Предыдущая глава |
↓ Содержание ↓
↑ Свернуть ↑
| Следующая глава |
Это ад, понял я. Добро пожаловать на встречу с сомнениями. Кто там мечтал о пекле для управления? Ознакомься сам для начала.
— Человек создал Еву, не разобравшись сам с собой.
Я обернулся. Нет, это не ад. Со мной по-прежнему Рей.
— Я не знаю, кто там создал человека — бог или природа, — пожала плечами Аска, — но у этого создателя явно был повод сходить к психиатру. Так что ничего страшного. Может, создавать разум — это признак безумия?
Это великолепно. Это феерично: застыть на границе какой-то хрени с двумя призраками, говорить о вечном и понимать, что это все — в моей голове. Я четко осознаю, что это бред. Я брежу о гребаной этике, это безумие, и нечего тут разводить дебаты о гранях человеческого.
Я понимаю, что вопреки всему-всему: вопреки режущей тоске по Рей, вопреки бандитам, Нагисе и коллегам из управления, вопреки собственным желаниям —
Я снова жив.
*no signal*
Вокруг была подсвеченная снизу оранжевая жидкость. Я висел в ней, и в мареве просматривалась какая-то ерунда — трубки, катетеры, зажимы, манипуляторы. А прямо передо мной за толстым стеклом стояли темные силуэты.
Ничего не болит. Это хорошо, и это главное.

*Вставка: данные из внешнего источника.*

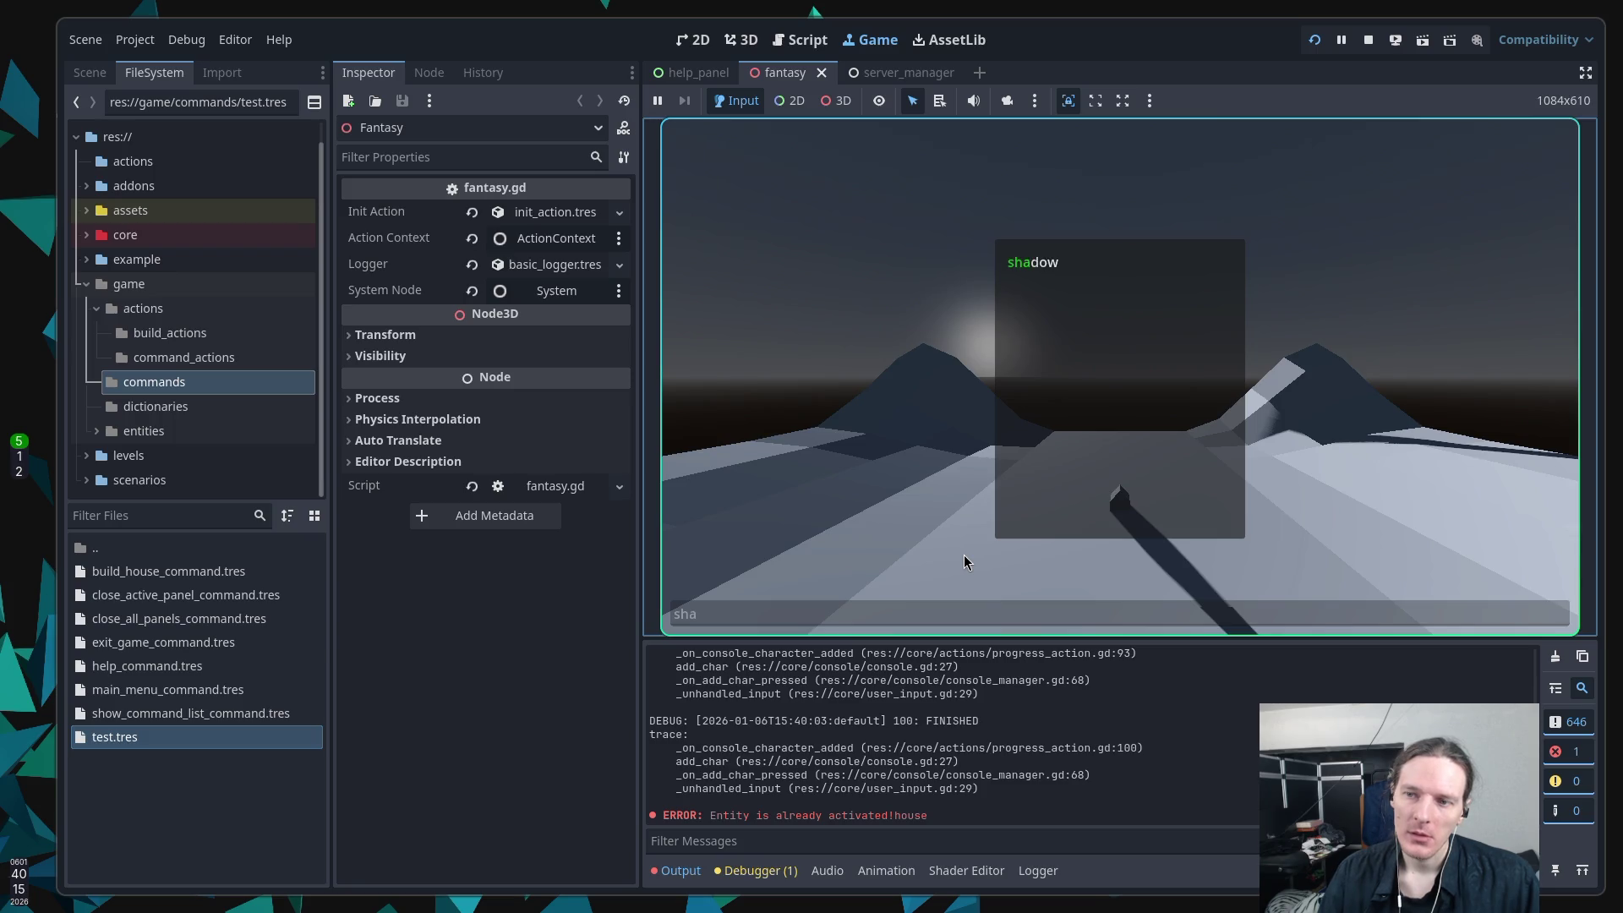
text( shadows sha)
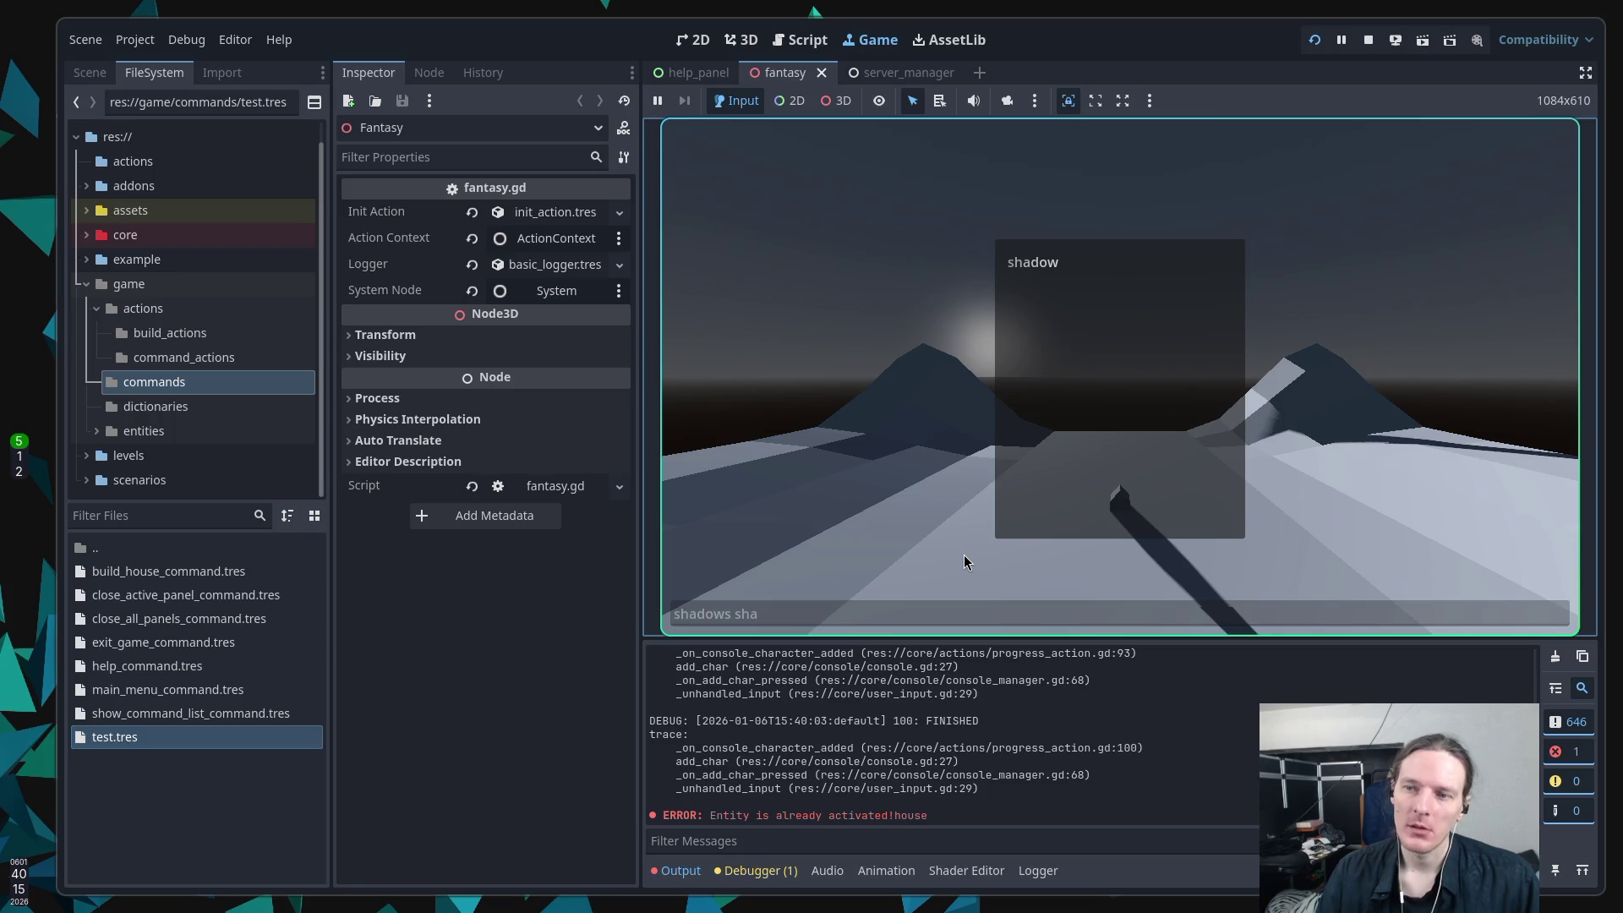
key(BackSpace)
key(BackSpace)
key(BackSpace)
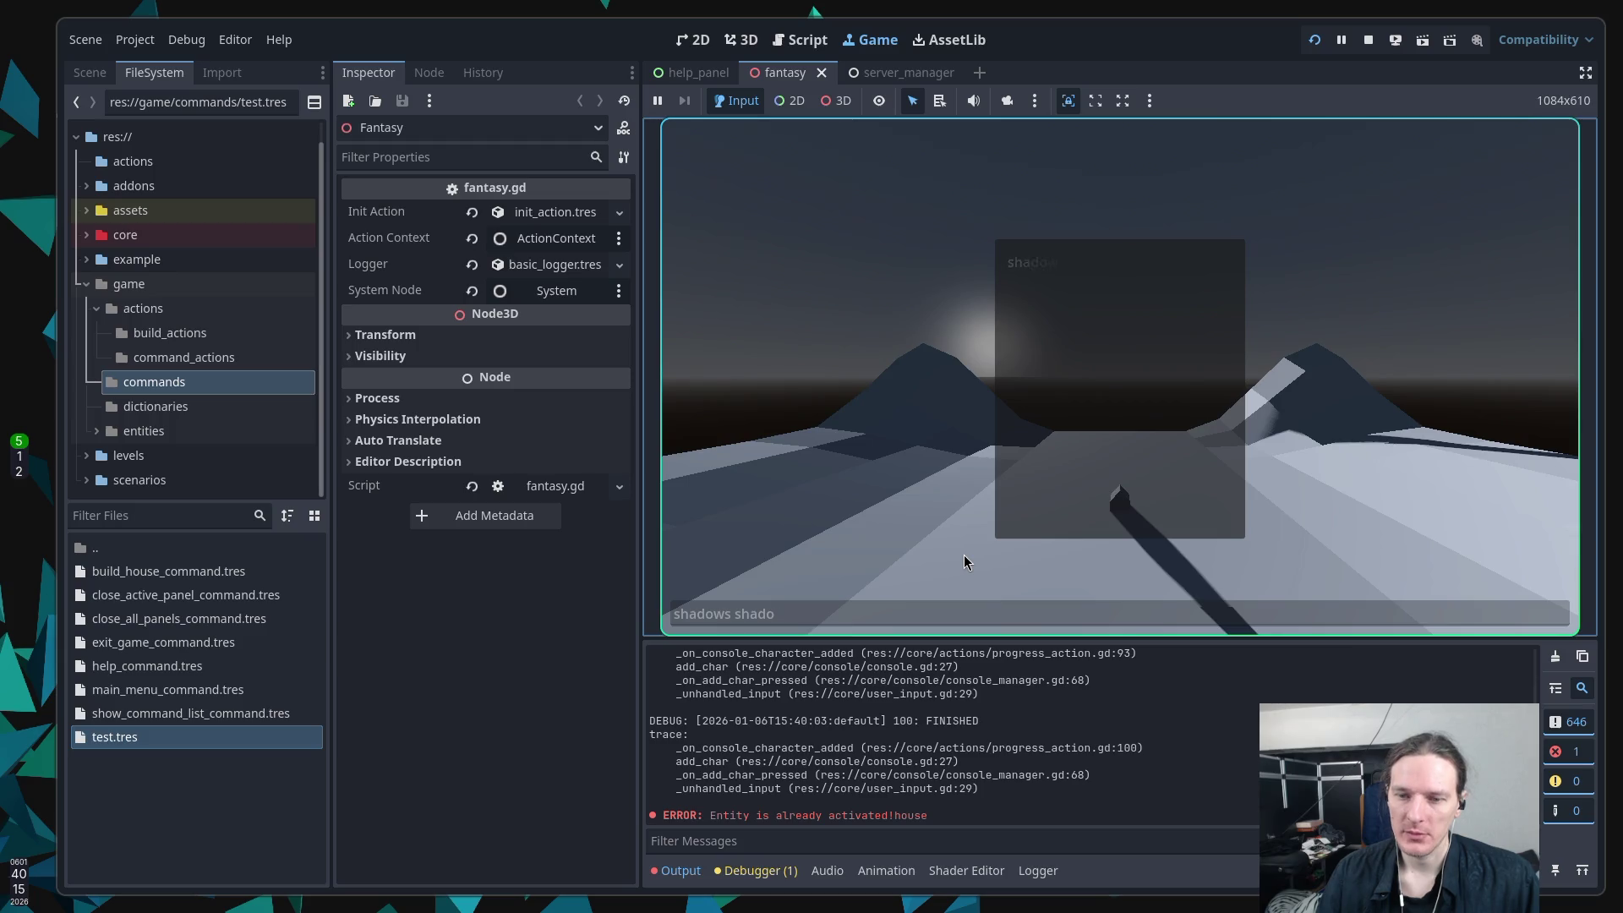
key(Return)
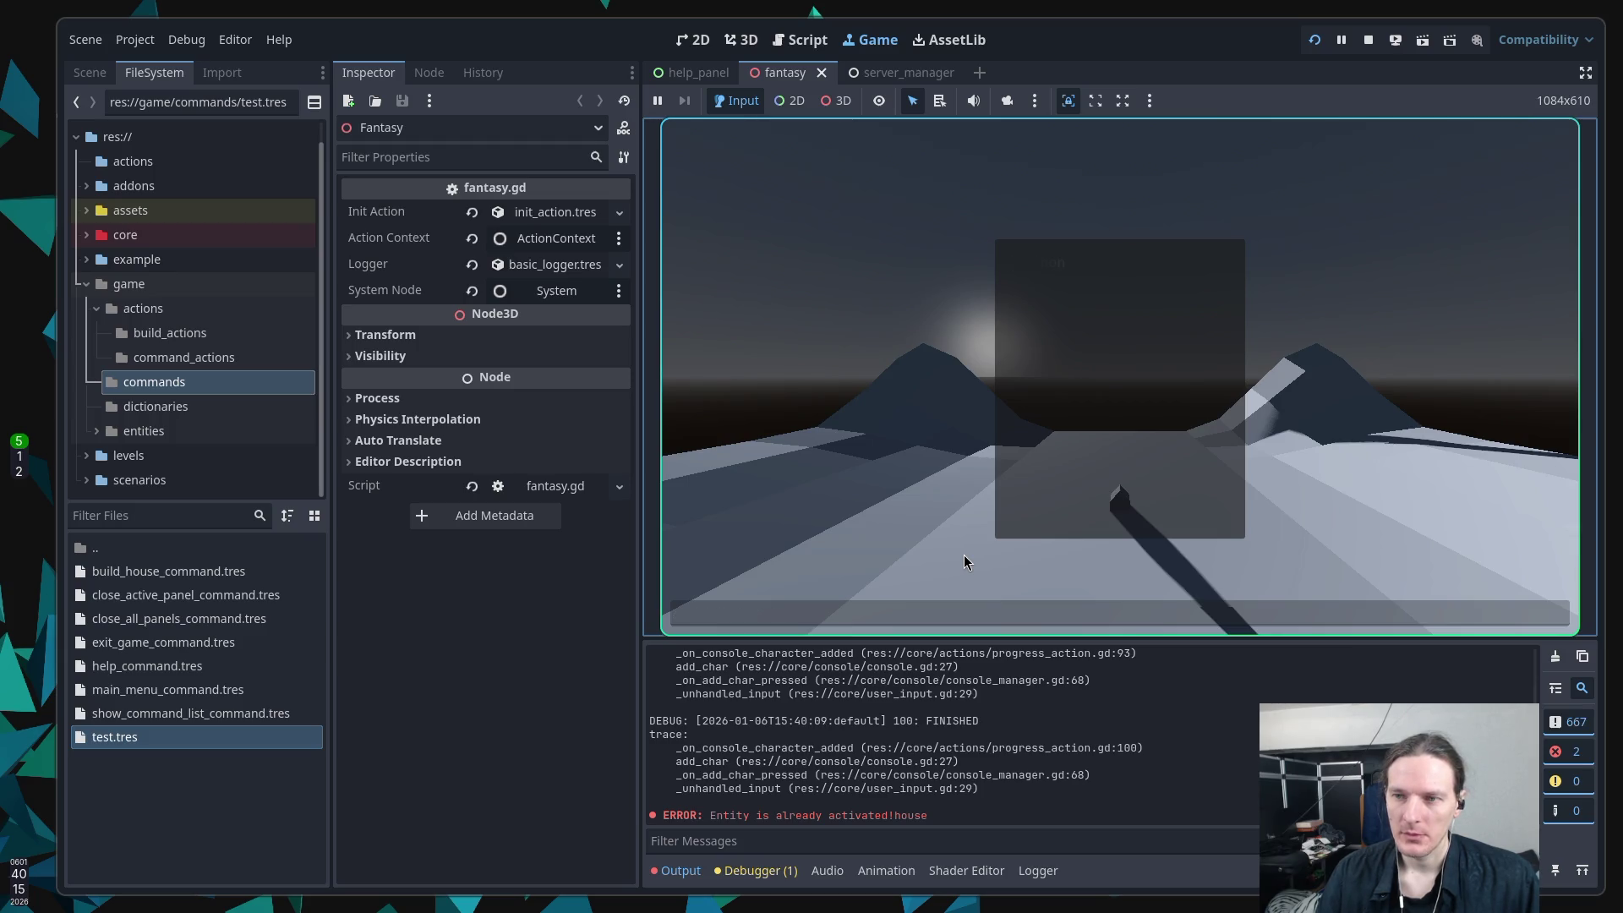
text(summon)
key(Return)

"Я в LCL". Стоило мне оформить эту мысль, как жидкость забурлила, и через секунду волосы налипли мне на лицо: "универсальную кровь" спускали. LCL вязкими струйками стекала с оборудования, с зажимов, которые меня держали, она оплывала по мне, теплая и противная, и хотелось протереть глаза — в них все плыло и колебалось из-за пленки, которую не получалось сморгнуть.
"Я жив".
Потом был душ — горячие плети дезинфицирующего раствора. Потом меня поставили на пол, а потом наконец я выпал куда-то наружу, прямиком в мохнатое большое полотенце.
"Как будто просто из ванной вышел".
— Стоять можете?
Я кивнул. Вроде могу. У голоса не было интонаций, кроме общей вопросительной, не было модуляций и не было пола даже. Я убрал полотенце от лица и осмотрелся. Серый небольшой зал, стеклянная стена, из-за которой я выпал, уползает на место, медоборудование за ней втягивается в потолок. Буднично как-то.
— Назовите себя.
Я обернулся: все же парень, какой-то унылый типчик в бледно-зеленом лабораторном скафандре. Сложный модуль на ухе — лупы какие-то, спектропреобразователи... Это не врач. Это ученый.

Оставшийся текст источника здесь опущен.